Passage extrait:

★ ★ ★ ★ ★

Vu d’Europe, le taux de chômage, à 9,5 %, ne semble guère dramatique. Mais il ne prend pas en compte le niveau élevé d’emplois informels : plus d’un Argentin sur trois doit se contenter d’expédients, tels les cartoneros, qui trient les poubelles à la nuit tombée afin de récupérer les produits à recycler, ou encore ces innombrables petits vendeurs qui étalent confiseries, vêtements de deuxième main ou chargeurs de téléphones sur les trottoirs ou dans les trains.

La crise ne les épargne pas, mais ils disposent d’un filet de sécurité. Défendus par de nombreuses associations rassemblées en une Confédération des travailleurs de l’économie populaire (CTEP), les travailleurs informels et les travailleurs ruraux sans terre ont obtenu une loi d’urgence sociale, se félicitent Emilio Persico, du Movimiento Evita, et Rafael Klejzer, de l’ONG Dignidad, composantes du CTEP :  » 300 000 travailleurs précaires reçoivent un complément de revenu de 6 000 pesos (140 euros).  » Il s’ajoute à un minimum vieillesse et aux allocations familiales. Des mesures souvent critiquées par les classes moyennes, vivier électoral de Macri :  » On entretient des gens qui ne travaillent pas « , ruminent-ils au comptoir.

En 2001, pendant le
En 2001, pendant le  » corralito « , les retraits d’argent sont limités à de très petites sommes, forçant les Argentins à de longues files devant les banques.© E. marcarian/reuters

« Cambio, Dolares ! »

Dans un pays depuis longtemps polarisé entre péronistes, partisans d’un Etat fort, protecteur, et leurs détracteurs, la lecture de la crise diverge : pour les soutiens des Kirchner, le virage libéral entamé par le président est le principal responsable de la panne actuelle. Les alliés de ce dernier, eux, incriminent le bilan du gouvernement précédent.  » Les Argentins continuent de croire qu’on est un pays riche parce qu’on a du blé ou du soja, plaide « Piter » (Pedro) Robledo, chef de la jeunesse du parti présidentiel PRO (Proposition républicaine). Mais les vieux schémas industriels ne marchent plus. L’Etat doit financer les technologies innovantes, pas des industries vieillissantes. En Amérique latine, nous devons franchir un fossé culturel. Les gens, mais aussi les entreprises, voient en l’Etat la seule entité capable de résoudre les problèmes. Des pays bien plus petits, tels la Corée, Israël ou l’Estonie, ont bâti des économies plus dynamiques que la nôtre. Ils investissent dans des secteurs qui ne dépendent pas des aléas climatiques. « 

Le long de la commerçante rue Florida, dans le centre de Buenos Aires, beaucoup de magasins ont baissé leur rideau de fer, même si on est encore loin des effets de la crise de 2001. Au pied des arbustes de l’artère piétonne, les arbolitos, des agents de change à la sauvette, hèlent les passants :  » Cambio, cambio, cambio ! Dolares, dolares !  » Les vieux réflexes n’ont jamais vraiment disparu. Ceux qui en ont les moyens troquent leur épargne contre des billets verts afin de se prémunir de la perte de valeur du peso.  » Dans ce pays, tout le monde connaît le cours du dollar « , observe l’un d’eux, goguenard.

★ ★ ★ ★ ★

Tâche courte A:
D'après le passage sur la crise en Argentine, pourquoi ceux qui en ont les moyens échangent-ils leur épargne contre des dollars ? Répondez en une à trois phrases.
Le passage et les lignes de données sont indépendants l'un de l'autre.

★ ★ ★ ★ ★

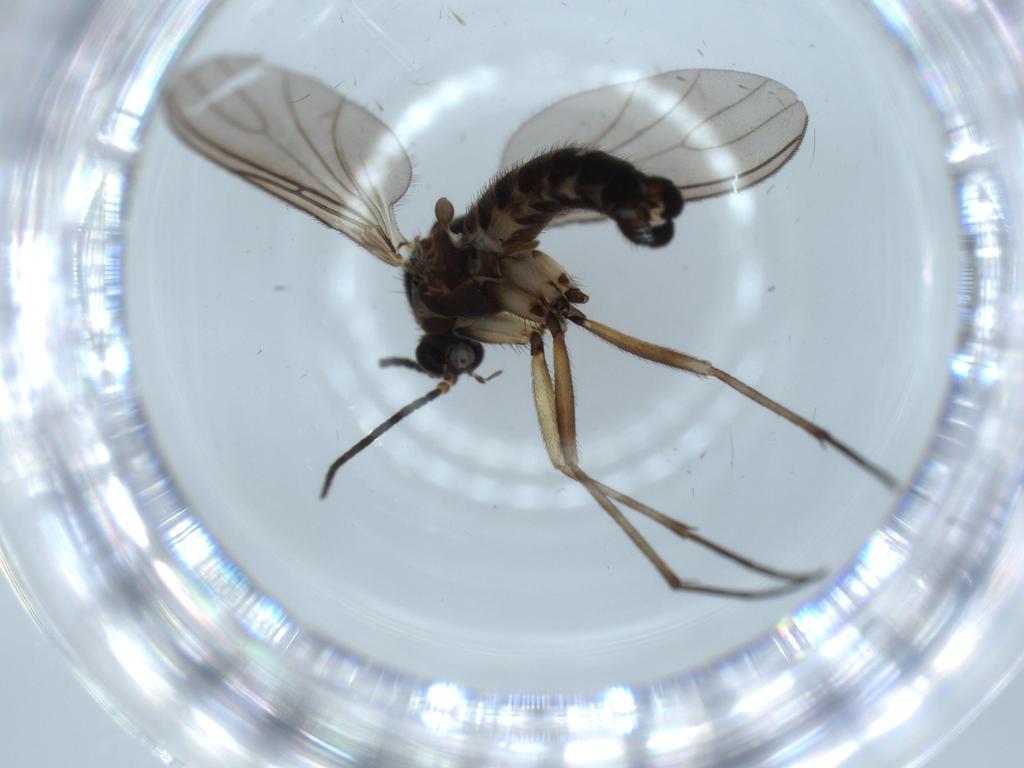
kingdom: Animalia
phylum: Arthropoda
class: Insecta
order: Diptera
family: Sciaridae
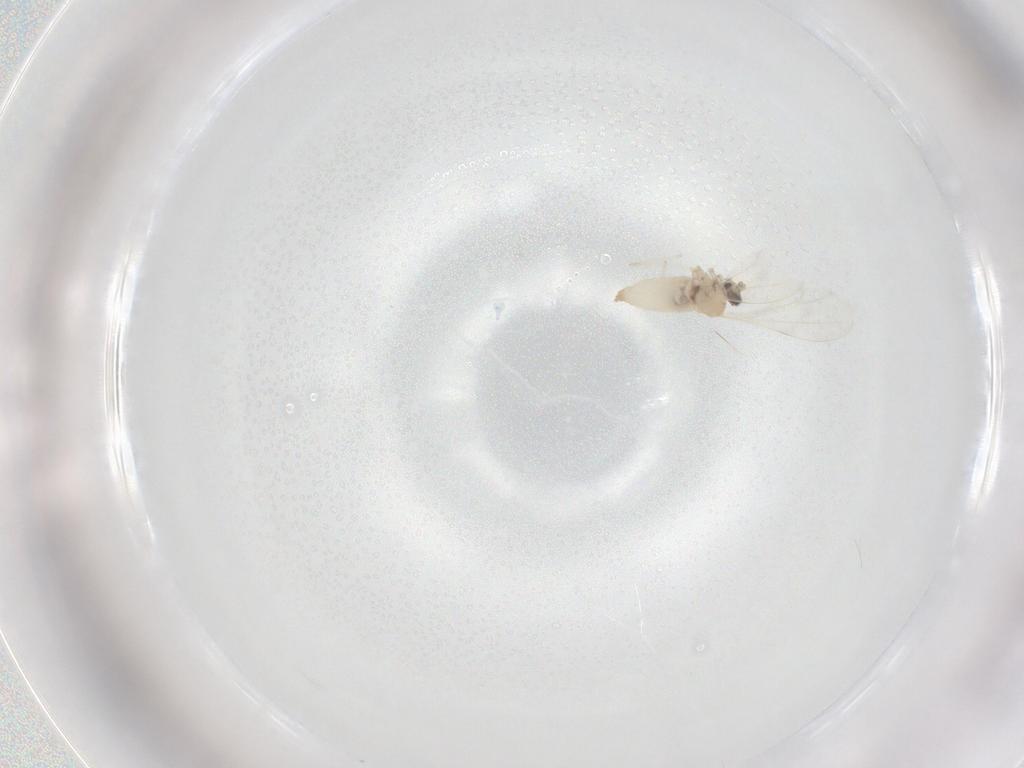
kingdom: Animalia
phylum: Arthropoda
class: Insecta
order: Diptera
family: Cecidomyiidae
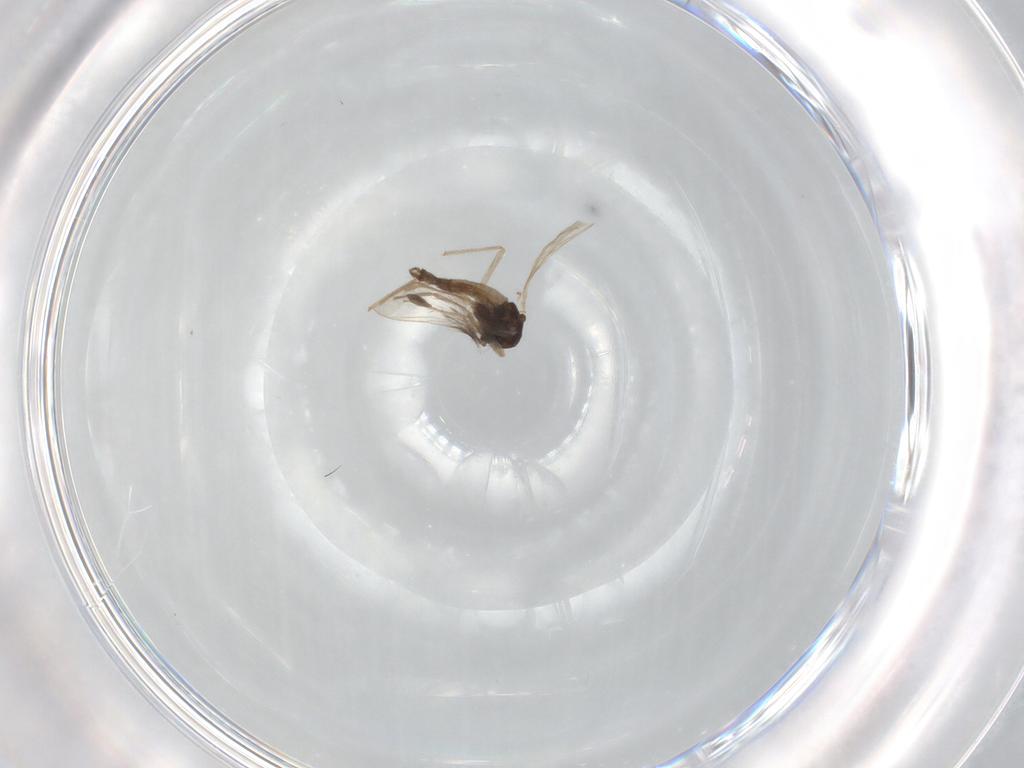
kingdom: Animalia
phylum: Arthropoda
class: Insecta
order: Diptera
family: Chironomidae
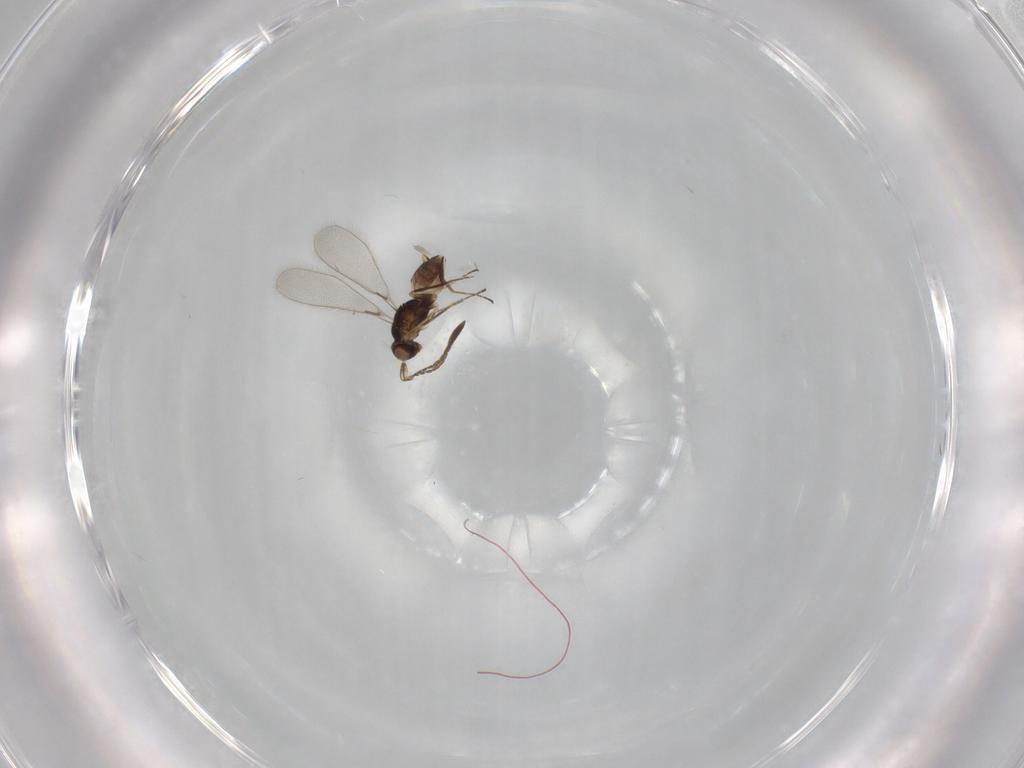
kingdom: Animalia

★ ★ ★ ★ ★

Tâche courte B:
Recopiez à l'identique toutes les lignes de données ci-dessus, de la première à la dernière, en omettant les images.

Solution A:
Ceux qui en ont les moyens troquent leur épargne contre des billets verts afin de se prémunir de la perte de valeur du peso.

Solution B:
kingdom: Animalia
phylum: Arthropoda
class: Insecta
order: Diptera
family: Sciaridae
kingdom: Animalia
phylum: Arthropoda
class: Insecta
order: Diptera
family: Cecidomyiidae
kingdom: Animalia
phylum: Arthropoda
class: Insecta
order: Diptera
family: Chironomidae
kingdom: Animalia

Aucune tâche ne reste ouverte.